For students and a number of adults, the COVID-19 outbreak has led to a shelter in place order, enforcing learning and work from home. For essential workers, however, this luxury has not been afforded.
Each day, groups of brave teenagers and adults wake up to go to work, risking their health so that others can have basic necessities. To shine a spotlight on these hardworking and selfless individuals working in grocery and delivery fields, Talon has made an effort to interview them about their experiences during this pandemic.
Maria Facundo, the mother of sophomore Sofia Facundo, falls into this category. She is employed by Amazon Gateway, downloading and uploading planes. When asked whether she fears getting infected at work and what precautions she and her coworkers are taking to stay safe, Facundo was very straightforward.
“We have always been required to wear gloves [and have] been doing the six feet social distancing for about a week now,” she said. “[Amazon is] checking our temperatures and providing us with masks.”
Facundo shared that she of course worries about catching the virus and does not feel like others at her workplace are taking the current situation seriously. Furthermore, she had an important message to share with readers.
“We are risking not just our health, but our families as well. Yeah, we have the option to stay home, but businesses won’t get supplies to fulfill customer needs,” Facundo explained.
Additionally, independent distributor Steve Campbell, father of senior Emma Campbell, is in the same boat as Facundo. Campbell delivers Pepperidge Farm products and Goldfish to grocery stores, meaning he is around crowds of people every day.
“Going to work during this time does concern me. I am [worried] about contracting the virus,” he said. “I have started wearing a mask and I do try to maintain the six-foot rule. I also wash my hands as I leave every store.”
Campbell went on to explain that he feels grocery stores themselves, not just shoppers should take some accountability.
“I believe a majority of people are taking the situation seriously. However, there are always a few at every store that just don’t seem to get it. Also, I feel the grocery chains should take more responsibility for their workers,” he shared. “They could do this by limiting the amount of shoppers in the store at one time or by reducing store hours so workers [can] replenish the store without shoppers crowding them.”
Ultimately, Campbell just wants everyone to be mindful of their actions and the effects they have on others at this time. He stresses the importance of being considerate and understanding the gravity of the situation.
“We all want the same thing, which is to go home to our families healthy. Please observe the social distancing guidelines. Please know that there is no shortage of food or toiletries,” he explained. “If we treat each other with respect, we will get through this.”
Junior Lauren Graham shares similar sentiments to Campbell. Graham works at the Sunflower Shoppe in Colleyville, a health food store, where she checks out vitamins and other products to customers. For her, the most troublesome part of working in the grocery industry is the fear that she might get her family members sick.
“Having to work with other people, I am very high at risk for contracting COVID-19. However, I’m not necessarily afraid for myself. I don’t think the virus would affect me as extremely as it has effected others because I am young and have no underlying conditions,” Graham explained. “What does worry me is getting the virus and giving it to my older family members, who might not recover as easily.
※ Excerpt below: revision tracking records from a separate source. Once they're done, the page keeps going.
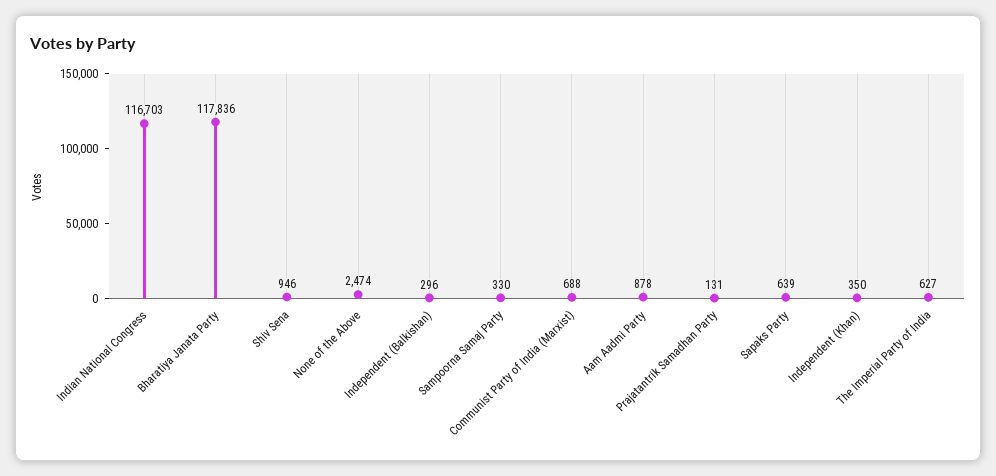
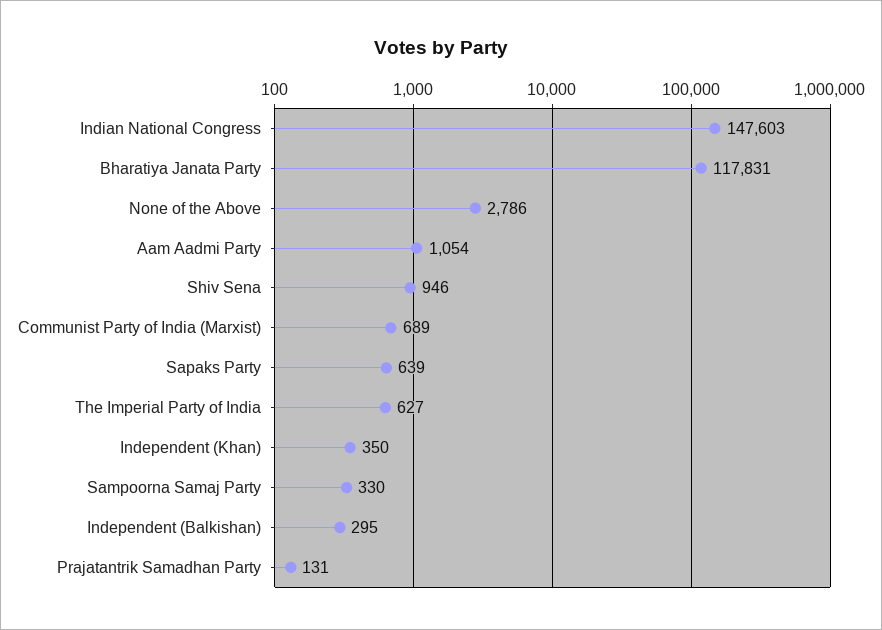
  {
-   "Indian National Congress": 116703,
+   "Indian National Congress": 147603,
-   "Bharatiya Janata Party": 117836,
+   "Bharatiya Janata Party": 117831,
    "Shiv Sena": 946,
-   "None of the Above": 2474,
+   "None of the Above": 2786,
-   "Independent (Balkishan)": 296,
+   "Independent (Balkishan)": 295,
    "Sampoorna Samaj Party": 330,
-   "Communist Party of India (Marxist)": 688,
+   "Communist Party of India (Marxist)": 689,
-   "Aam Aadmi Party": 878,
+   "Aam Aadmi Party": 1054,
    "Prajatantrik Samadhan Party": 131,
    "Sapaks Party": 639,
    "Independent (Khan)": 350,
    "The Imperial Party of India": 627
  }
Even with my fear, I am still thankful to be able to work because many people have not been as fortunate during this time.”
Graham has said that she takes many steps to keep herself and others safe, including wearing a mask at all times, sanitizing her hands and her work area very frequently, and keeping a six-foot distance. As for the Sunflower Shoppe itself, the cashier recognizes that her store has gone above and beyond to protect their workers and customers.
“My work has been taking COVID-19 very seriously. They have implemented new programs such as curbside pick-up, which helps to keep the number of customers in the store down, and have been restricting the max number of people to thirty,” she shared. “They also put up protective screens on the cash registers to shield the cashiers from customers and put tape on the floor marking where six feet should be. As an employee, we are supposed to disinfect every cart and basket after it is used by a customer, before putting it back.”
Graham went on to say that she simply hopes others will show appreciation to essential workers that are only trying to get their work done.
“I would like to encourage people to respect workers’ spaces and try to be as careful as possible when going to the store. Essential workers are most likely just as scared as you are and are only doing their job. Be kind to them. They are putting themselves at risk so that you can still have access to the resources you need, and [they] appreciate it when you are patient with them,” Graham said. “A simple ‘thank you for your work during this time’ can go a long way.”
In the end, all that essential workers truly want is to feel safe. They go to work putting their health, and in turn, the health of their families in jeopardy to provide a service for others. So please, the next time you go to the store or have something delivered, keep in mind that the worker behind the counter or door is a real person too. Be mindful of your actions because they impact everyone around you, and don’t forget to give a simple “thank you” to those like Facundo, Campbell, Graham, and many other heroes at this time.